По крайней мере, Эрнесто моими успехами остался доволен.

– Эрнесто!

– Слушаю тебя, приятель.

– Где ты выучил русский язык?

– О-о, это целая история… – белозубо улыбнулся Эрнесто.

– Секрет?

– Да нет, ничего необычного или таинственного, просто вспоминать не хочется.

– Как знаешь…

– Ай-е, дьябло! – вспомнив нечистую силу, выругался Эрнесто, когда очередной мяч влетел в сетку ворот его любимой команды. – Все, надоело!

Он решительно выключил телевизор.

– Это не вратарь, а чучело огородное! Шимпанзе в ластах!..

Затем он еще долго ворчал себе под нос что-то не очень лестное по поводу игры форвардов, прошелся по тренеру, а в конце своего монолога неожиданно спросил:

– Ты в Москве бывал?

– Да.

– Давно? – Как тебе сказать…

Этот простой с виду вопрос поставил меня в тупик – а и впрямь, когда это было? И было ли вообще?

Временами моя предыдущая жизнь казалась мне дурным сном. Я попытался выбросить из головы все воспоминания и мысли, касающиеся моего прошлого.

И, как ни странно, мне это удалось.

Удивительно, но чувство ностальгии по родной стороне у меня отсутствовало напрочь. Единственным связующим звеном с былым оставались только Ольгушка и Андрейка.

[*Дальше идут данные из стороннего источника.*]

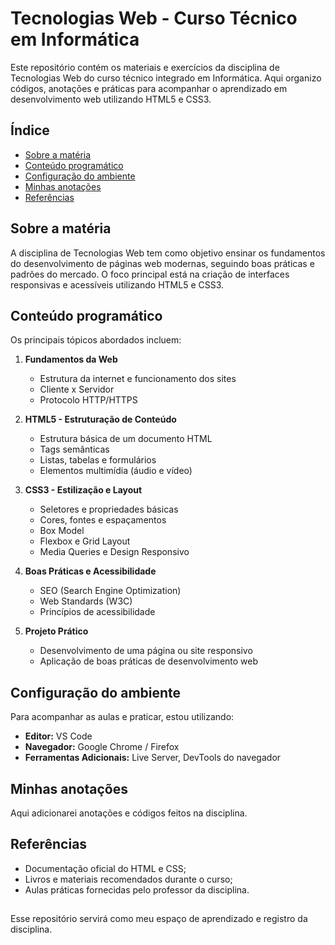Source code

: # Tecnologias Web - Curso Técnico em Informática

Este repositório contém os materiais e exercícios da disciplina de Tecnologias Web do curso técnico integrado em Informática. Aqui organizo códigos, anotações e práticas para acompanhar o aprendizado em desenvolvimento web utilizando HTML5 e CSS3.

## Índice

- [Sobre a matéria](#sobre-a-materia)
- [Conteúdo programático](#conteudo-programatico)
- [Configuração do ambiente](#configuracao-do-ambiente)
- [Minhas anotações](#minhas-anotacoes)
- [Referências](#referencias)

## Sobre a matéria

A disciplina de Tecnologias Web tem como objetivo ensinar os fundamentos do desenvolvimento de páginas web modernas, seguindo boas práticas e padrões do mercado. O foco principal está na criação de interfaces responsivas e acessíveis utilizando HTML5 e CSS3.

## Conteúdo programático

Os principais tópicos abordados incluem:

1. **Fundamentos da Web**
   - Estrutura da internet e funcionamento dos sites
   - Cliente x Servidor
   - Protocolo HTTP/HTTPS

2. **HTML5 - Estruturação de Conteúdo**
   - Estrutura básica de um documento HTML
   - Tags semânticas
   - Listas, tabelas e formulários
   - Elementos multimídia (áudio e vídeo)

3. **CSS3 - Estilização e Layout**
   - Seletores e propriedades básicas
   - Cores, fontes e espaçamentos
   - Box Model
   - Flexbox e Grid Layout
   - Media Queries e Design Responsivo

4. **Boas Práticas e Acessibilidade**
   - SEO (Search Engine Optimization)
   - Web Standards (W3C)
   - Princípios de acessibilidade

5. **Projeto Prático**
   - Desenvolvimento de uma página ou site responsivo
   - Aplicação de boas práticas de desenvolvimento web

## Configuração do ambiente

Para acompanhar as aulas e praticar, estou utilizando:
- **Editor:** VS Code
- **Navegador:** Google Chrome / Firefox
- **Ferramentas Adicionais:** Live Server, DevTools do navegador

## Minhas anotações

Aqui adicionarei anotações e códigos feitos na disciplina.

## Referências

- Documentação oficial do HTML e CSS;
- Livros e materiais recomendados durante o curso;
- Aulas práticas fornecidas pelo professor da disciplina.

##

Esse repositório servirá como meu espaço de aprendizado e registro da disciplina.
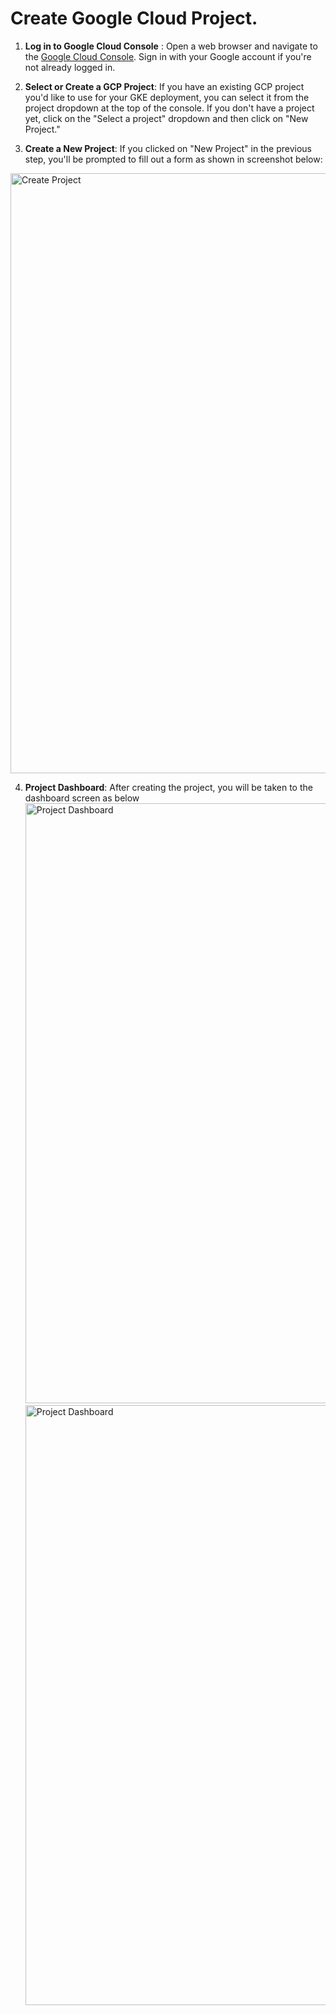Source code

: # Create Google Cloud Project.

1. **Log in to Google Cloud Console** :
   Open a web browser and navigate to the [Google Cloud Console](https://console.cloud.google.com/). Sign in with your Google account if you're not already logged in.

1. **Select or Create a GCP Project**:
   If you have an existing GCP project you'd like to use for your GKE deployment, you can select it from the project dropdown at the top of the console. If you don't have a project yet, click on the "Select a project" dropdown and then click on "New Project."

1. **Create a New Project**:
   If you clicked on "New Project" in the previous step, you'll be prompted to fill out a form as shown in screenshot below:

<img  src="/public/gke/create-project.png" alt="Create Project" style="width: 100vw">

4. **Project Dashboard**:
   After creating the project, you will be taken to the dashboard screen as below
   <img  src="/public/gke/project-dashboard.1.png" alt="Project Dashboard" style="width: 100vw">
   <img  src="/public/gke/project-dashboard.2.png" alt="Project Dashboard" style="width: 100vw">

Иногда я ловил себя на том, что страстно хочу забрать их и спрятаться на необитаемом острове среди океана. И жить, словно Робинзон, в хижине. И чтобы никогда больше не видеть ни одного чужого человека…

– …Ты уснул?

– Что? А, нет… – И мне приходилось бывать в Москве…

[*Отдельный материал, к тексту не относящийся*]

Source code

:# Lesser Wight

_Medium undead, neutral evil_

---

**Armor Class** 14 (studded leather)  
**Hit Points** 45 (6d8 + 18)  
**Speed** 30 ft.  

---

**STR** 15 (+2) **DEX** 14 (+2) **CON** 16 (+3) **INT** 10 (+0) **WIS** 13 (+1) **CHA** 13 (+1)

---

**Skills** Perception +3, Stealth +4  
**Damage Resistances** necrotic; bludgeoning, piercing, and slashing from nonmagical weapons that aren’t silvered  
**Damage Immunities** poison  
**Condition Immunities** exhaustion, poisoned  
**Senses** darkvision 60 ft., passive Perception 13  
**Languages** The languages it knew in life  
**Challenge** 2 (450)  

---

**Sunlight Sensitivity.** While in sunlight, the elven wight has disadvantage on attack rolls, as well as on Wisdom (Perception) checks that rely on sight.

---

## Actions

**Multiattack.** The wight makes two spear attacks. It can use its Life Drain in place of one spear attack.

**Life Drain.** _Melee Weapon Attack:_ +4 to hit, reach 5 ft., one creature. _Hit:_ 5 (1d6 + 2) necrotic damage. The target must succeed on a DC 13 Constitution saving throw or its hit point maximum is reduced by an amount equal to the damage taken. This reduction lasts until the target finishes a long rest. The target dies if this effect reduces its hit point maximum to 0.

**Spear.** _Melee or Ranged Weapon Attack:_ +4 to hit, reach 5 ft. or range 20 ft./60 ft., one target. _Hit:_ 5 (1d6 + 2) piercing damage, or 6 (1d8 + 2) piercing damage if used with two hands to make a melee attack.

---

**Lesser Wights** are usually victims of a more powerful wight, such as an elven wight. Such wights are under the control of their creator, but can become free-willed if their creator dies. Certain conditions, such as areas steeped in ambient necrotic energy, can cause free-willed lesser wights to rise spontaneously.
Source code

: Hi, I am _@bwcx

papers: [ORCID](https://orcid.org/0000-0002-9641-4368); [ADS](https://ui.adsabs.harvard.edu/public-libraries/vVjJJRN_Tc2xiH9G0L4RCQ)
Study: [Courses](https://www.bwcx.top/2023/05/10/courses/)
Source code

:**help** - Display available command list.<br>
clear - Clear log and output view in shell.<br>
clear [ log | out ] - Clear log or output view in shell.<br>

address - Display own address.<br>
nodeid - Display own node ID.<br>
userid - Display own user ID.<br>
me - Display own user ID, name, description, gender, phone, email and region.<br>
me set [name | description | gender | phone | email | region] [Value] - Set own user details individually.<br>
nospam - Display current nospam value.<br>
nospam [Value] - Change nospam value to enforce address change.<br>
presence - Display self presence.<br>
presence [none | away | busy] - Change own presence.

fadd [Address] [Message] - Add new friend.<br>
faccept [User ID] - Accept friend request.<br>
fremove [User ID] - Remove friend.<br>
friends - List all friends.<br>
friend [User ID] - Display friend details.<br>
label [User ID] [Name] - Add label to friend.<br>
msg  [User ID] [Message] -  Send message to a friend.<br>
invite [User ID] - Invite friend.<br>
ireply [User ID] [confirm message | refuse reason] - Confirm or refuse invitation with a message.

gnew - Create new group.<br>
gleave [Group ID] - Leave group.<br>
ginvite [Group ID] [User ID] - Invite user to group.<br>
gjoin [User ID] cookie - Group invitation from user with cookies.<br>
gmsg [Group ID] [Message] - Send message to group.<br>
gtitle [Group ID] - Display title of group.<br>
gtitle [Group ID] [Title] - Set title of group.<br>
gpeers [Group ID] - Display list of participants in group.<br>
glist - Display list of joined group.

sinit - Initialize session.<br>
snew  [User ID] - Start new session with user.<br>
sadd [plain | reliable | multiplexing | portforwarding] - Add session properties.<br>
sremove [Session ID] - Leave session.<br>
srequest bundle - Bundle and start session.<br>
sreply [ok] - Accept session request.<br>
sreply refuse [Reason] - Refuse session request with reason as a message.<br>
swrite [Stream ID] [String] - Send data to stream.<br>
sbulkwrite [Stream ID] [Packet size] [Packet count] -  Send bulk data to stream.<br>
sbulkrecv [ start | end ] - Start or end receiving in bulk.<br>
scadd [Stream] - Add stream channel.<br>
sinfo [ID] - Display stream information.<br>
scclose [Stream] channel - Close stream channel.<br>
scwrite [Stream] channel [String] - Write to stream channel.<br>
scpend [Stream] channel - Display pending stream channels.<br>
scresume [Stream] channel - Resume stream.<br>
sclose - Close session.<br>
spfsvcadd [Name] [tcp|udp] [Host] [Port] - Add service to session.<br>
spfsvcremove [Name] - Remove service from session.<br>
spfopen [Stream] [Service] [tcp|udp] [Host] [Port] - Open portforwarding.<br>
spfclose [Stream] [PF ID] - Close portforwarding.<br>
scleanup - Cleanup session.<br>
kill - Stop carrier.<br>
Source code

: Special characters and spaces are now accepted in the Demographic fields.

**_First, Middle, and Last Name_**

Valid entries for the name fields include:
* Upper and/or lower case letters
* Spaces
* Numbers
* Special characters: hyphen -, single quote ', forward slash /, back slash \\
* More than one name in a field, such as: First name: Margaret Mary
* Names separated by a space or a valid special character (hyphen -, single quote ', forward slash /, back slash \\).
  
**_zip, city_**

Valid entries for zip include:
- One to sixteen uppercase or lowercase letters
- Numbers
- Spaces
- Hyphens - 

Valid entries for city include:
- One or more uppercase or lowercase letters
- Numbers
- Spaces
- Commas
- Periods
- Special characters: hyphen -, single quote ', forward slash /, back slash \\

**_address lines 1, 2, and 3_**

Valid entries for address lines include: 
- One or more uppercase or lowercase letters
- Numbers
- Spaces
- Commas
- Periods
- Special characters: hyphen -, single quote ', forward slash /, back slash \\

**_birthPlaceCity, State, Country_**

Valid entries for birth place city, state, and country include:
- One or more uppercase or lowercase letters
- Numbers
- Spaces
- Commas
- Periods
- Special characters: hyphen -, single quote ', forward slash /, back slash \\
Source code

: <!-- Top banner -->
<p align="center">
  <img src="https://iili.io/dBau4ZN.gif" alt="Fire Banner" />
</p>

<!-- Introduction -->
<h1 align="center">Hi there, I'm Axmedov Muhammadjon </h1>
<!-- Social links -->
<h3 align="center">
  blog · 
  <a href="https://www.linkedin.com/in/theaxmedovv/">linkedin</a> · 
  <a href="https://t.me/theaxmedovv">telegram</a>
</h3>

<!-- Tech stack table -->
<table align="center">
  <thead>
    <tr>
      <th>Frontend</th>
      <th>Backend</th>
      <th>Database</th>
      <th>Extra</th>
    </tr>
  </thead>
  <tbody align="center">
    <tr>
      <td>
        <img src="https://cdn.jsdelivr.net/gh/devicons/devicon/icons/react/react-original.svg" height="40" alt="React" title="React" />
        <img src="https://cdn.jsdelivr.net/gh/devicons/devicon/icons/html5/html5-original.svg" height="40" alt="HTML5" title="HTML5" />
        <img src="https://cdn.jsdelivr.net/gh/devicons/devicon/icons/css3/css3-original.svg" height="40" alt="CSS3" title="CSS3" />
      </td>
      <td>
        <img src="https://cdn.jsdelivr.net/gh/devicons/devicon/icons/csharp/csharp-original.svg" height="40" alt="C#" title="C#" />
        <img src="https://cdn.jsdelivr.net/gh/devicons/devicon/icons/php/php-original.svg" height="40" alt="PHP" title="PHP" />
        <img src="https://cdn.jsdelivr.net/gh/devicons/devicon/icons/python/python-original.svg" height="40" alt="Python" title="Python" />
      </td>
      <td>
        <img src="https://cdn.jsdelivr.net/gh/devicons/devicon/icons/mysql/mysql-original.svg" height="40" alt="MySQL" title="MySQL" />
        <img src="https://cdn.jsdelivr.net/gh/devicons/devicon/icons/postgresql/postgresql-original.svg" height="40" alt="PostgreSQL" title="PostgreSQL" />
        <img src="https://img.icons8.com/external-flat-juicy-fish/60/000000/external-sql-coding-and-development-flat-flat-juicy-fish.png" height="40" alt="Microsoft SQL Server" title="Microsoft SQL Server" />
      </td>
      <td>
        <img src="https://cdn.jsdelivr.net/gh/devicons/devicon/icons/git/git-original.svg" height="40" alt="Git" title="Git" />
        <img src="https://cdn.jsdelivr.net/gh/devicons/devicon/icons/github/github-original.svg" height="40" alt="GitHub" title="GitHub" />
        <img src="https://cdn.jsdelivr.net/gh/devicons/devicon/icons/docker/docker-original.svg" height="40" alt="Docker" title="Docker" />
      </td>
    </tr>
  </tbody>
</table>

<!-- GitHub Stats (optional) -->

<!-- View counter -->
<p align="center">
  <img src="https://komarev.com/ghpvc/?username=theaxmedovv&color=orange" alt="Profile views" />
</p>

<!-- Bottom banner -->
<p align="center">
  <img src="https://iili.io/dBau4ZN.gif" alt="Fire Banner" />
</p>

Эрнесто мечтательно сощурил свои черные выразительные глаза.

– Я там даже учился, – сказал он с гордостью.

– Признаюсь – удивил.

– Правда, недолго. – Эрнесто рассмеялся. – Есть там у вас такой Институт дружбы народов… хе-хе… Но меня хватило только на год.

– Надоело?

– Разве я так говорил? Наоборот, все было прекрасно. Однако некоторые житейские обстоятельства нарушили все мои планы.

– Бывает…

– Тебе разве неинтересно какие? – опять ухмыльнулся Эрнесто.

– Сам скажешь, если сочтешь нужным.

Мы разговаривали с ним на дикой смеси испанского с русским и прекрасно понимали друг друга. Временами казалось, что незнакомые слова мгновенно трансформировались, едва слетев с языка, и попадали в уши вполне приемлемыми для распознавания.

– Попался на контрабанде. Часы, шмотки – так у вас говорят? – радиотовары. А из России черную икру, иконы и различную антикварную дребедень. Поначалу все было хорошо, а потом надоело работать по мелочам… Короче говоря – жадность сгубила. Выслали в двадцать четыре часа. Так-то, компаньерос. А жаль – в Москве такие бабенки… у-у!

– Здесь не хуже. – Не скажи…

Эрнесто потянулся и закурил.

– Там меня любили, – сказал он с грустью, – а не просто ублажали. Одно дело ложиться в постель с шалавой, которая за сентаво удавится. А другое – обладать женщиной, готовой пойти на любые жертвы лишь за твое доброе слово или ласковый взгляд. К сожалению, я был тогда молод и глуп. Искал счастье, а оно, оказывается, было в руках.